(DATA SHOWN begins)

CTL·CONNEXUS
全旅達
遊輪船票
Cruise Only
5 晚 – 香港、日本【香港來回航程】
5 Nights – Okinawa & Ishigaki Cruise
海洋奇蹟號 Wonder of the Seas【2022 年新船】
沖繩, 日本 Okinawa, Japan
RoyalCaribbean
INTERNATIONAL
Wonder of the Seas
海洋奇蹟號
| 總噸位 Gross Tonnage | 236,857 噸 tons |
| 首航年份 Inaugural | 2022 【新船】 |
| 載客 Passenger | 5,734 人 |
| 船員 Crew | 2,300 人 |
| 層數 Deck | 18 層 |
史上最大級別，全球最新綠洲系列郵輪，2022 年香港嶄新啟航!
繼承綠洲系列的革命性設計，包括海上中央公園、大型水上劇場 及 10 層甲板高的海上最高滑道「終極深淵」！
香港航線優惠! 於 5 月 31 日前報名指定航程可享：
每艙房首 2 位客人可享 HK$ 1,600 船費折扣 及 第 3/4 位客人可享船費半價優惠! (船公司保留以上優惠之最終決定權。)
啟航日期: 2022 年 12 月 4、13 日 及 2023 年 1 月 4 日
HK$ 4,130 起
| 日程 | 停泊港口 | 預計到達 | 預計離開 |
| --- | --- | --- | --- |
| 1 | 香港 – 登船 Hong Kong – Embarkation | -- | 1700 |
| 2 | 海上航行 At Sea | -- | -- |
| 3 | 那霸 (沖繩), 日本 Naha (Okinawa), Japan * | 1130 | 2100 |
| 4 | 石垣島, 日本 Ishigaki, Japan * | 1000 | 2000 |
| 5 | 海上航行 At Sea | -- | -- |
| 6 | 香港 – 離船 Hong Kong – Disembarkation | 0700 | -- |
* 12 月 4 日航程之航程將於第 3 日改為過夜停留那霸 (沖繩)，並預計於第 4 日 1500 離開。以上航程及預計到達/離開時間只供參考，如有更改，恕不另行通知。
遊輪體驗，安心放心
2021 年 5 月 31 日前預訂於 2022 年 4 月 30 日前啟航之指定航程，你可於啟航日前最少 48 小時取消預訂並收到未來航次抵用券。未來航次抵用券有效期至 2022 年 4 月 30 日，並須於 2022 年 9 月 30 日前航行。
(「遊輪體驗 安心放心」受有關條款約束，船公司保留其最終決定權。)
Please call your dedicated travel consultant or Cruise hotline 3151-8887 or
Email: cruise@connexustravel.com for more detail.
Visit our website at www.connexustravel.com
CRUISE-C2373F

(DATA SHOWN ends)
(DATA SHOWN begins)

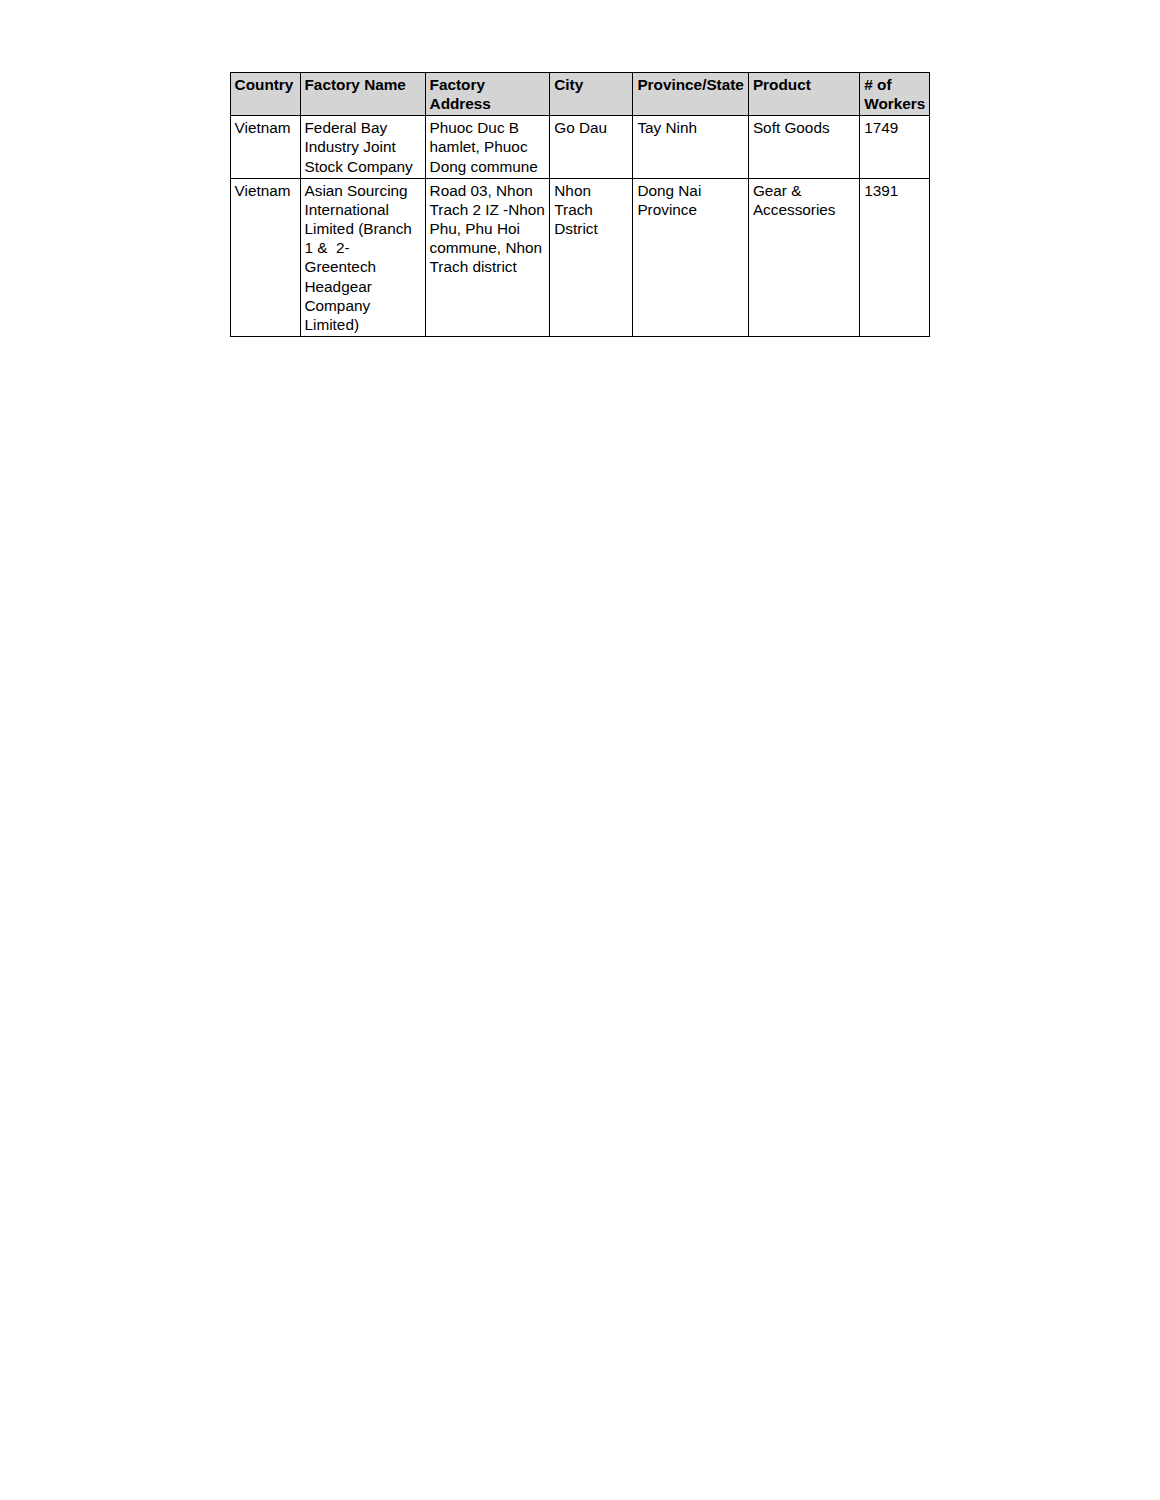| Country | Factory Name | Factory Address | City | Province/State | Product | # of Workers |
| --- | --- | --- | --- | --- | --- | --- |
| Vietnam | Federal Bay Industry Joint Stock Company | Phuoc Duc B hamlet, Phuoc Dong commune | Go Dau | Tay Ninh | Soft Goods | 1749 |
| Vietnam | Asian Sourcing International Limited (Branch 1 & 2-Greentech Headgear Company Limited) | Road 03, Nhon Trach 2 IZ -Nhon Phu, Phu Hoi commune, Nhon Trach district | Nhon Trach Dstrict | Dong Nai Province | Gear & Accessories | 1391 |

(DATA SHOWN ends)

▶ [TASK TO CARRY OUT]: Both the line containing "啟航日期: 2022 年 12 月 4、13 日 及 2023 年 1 月 4 日" and the line containing "1130 | 2100 |" belong in the answer. Print them and every line above that falls between them exactly, and no others.

▶ [TASK OUTPUT]:
啟航日期: 2022 年 12 月 4、13 日 及 2023 年 1 月 4 日
HK$ 4,130 起
| 日程 | 停泊港口 | 預計到達 | 預計離開 |
| --- | --- | --- | --- |
| 1 | 香港 – 登船 Hong Kong – Embarkation | -- | 1700 |
| 2 | 海上航行 At Sea | -- | -- |
| 3 | 那霸 (沖繩), 日本 Naha (Okinawa), Japan * | 1130 | 2100 |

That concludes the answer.